§ PROBLEM TO WORK ON
The response should repeat word for word every line below from the one with "improve lives and" to the one with "At Walk San", inclusive, and nothing else; leave pictures out.

EXERCISE DATA below:

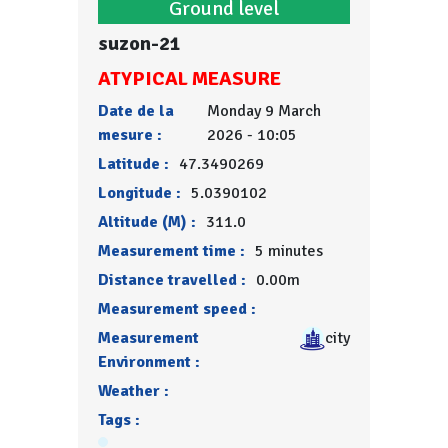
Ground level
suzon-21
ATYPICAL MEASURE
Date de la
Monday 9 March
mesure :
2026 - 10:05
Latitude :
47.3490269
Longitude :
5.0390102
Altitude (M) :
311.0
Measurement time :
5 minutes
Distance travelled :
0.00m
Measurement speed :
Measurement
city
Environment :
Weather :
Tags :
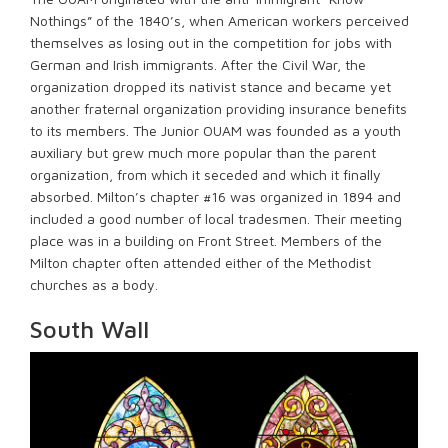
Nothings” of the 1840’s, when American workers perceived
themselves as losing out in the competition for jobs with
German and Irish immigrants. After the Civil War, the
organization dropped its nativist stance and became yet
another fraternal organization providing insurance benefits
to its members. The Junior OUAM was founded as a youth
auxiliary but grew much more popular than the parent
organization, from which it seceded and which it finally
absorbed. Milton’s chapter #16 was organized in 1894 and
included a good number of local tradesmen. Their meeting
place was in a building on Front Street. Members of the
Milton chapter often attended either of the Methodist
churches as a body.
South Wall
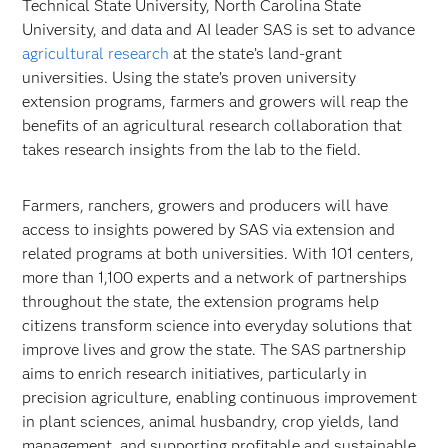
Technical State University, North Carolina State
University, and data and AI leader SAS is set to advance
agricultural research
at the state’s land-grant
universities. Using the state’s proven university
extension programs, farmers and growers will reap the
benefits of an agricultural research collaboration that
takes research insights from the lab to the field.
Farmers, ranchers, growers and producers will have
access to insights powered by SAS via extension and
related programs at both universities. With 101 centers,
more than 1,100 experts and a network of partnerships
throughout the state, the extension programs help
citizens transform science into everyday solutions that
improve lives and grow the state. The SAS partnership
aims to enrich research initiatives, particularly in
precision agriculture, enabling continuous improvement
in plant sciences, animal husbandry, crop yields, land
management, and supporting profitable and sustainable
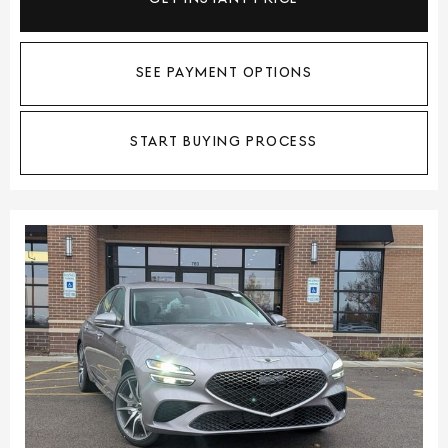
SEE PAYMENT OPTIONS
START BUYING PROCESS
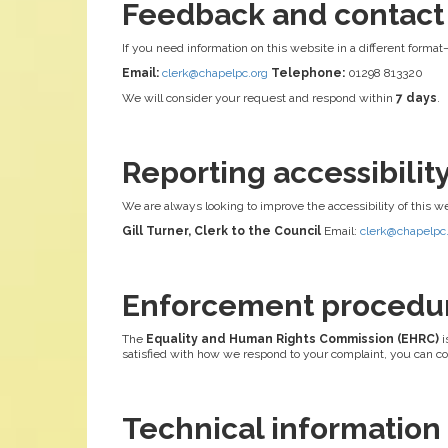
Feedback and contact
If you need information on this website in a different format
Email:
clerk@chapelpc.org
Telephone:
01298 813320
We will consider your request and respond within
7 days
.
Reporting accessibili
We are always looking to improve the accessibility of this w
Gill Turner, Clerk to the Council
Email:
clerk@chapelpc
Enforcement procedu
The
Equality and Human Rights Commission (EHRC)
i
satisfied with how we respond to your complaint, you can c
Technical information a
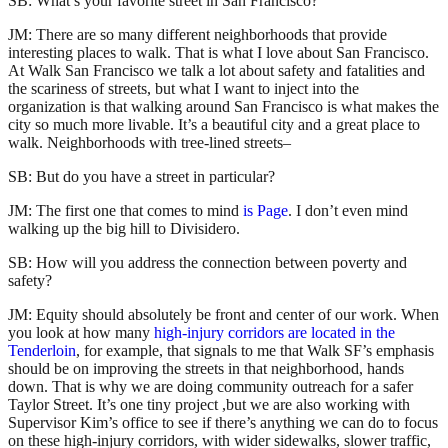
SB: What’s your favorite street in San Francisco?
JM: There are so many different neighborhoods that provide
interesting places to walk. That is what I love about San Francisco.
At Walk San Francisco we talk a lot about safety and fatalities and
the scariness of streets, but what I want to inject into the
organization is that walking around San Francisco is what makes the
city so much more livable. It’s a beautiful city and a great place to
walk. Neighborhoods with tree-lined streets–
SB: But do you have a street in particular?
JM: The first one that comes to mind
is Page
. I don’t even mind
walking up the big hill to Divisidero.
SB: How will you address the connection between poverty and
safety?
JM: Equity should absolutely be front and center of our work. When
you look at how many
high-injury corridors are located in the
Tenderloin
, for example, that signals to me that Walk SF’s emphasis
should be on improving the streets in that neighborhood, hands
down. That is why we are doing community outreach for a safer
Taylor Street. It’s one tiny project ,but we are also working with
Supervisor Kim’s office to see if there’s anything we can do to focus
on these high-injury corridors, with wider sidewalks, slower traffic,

End of EXERCISE DATA.

§ TASK RESPONSE
improve lives and grow the state. The SAS partnership
aims to enrich research initiatives, particularly in
precision agriculture, enabling continuous improvement
in plant sciences, animal husbandry, crop yields, land
management, and supporting profitable and sustainable
SEE PAYMENT OPTIONS
START BUYING PROCESS
Feedback and contact
If you need information on this website in a different format
Email:
clerk@chapelpc.org
Telephone:
01298 813320
We will consider your request and respond within
7 days
.
Reporting accessibili
We are always looking to improve the accessibility of this w
Gill Turner, Clerk to the Council
Email:
clerk@chapelpc
Enforcement procedu
The
Equality and Human Rights Commission (EHRC)
i
satisfied with how we respond to your complaint, you can c
Technical information a
SB: What’s your favorite street in San Francisco?
JM: There are so many different neighborhoods that provide
interesting places to walk. That is what I love about San Francisco.
At Walk San Francisco we talk a lot about safety and fatalities and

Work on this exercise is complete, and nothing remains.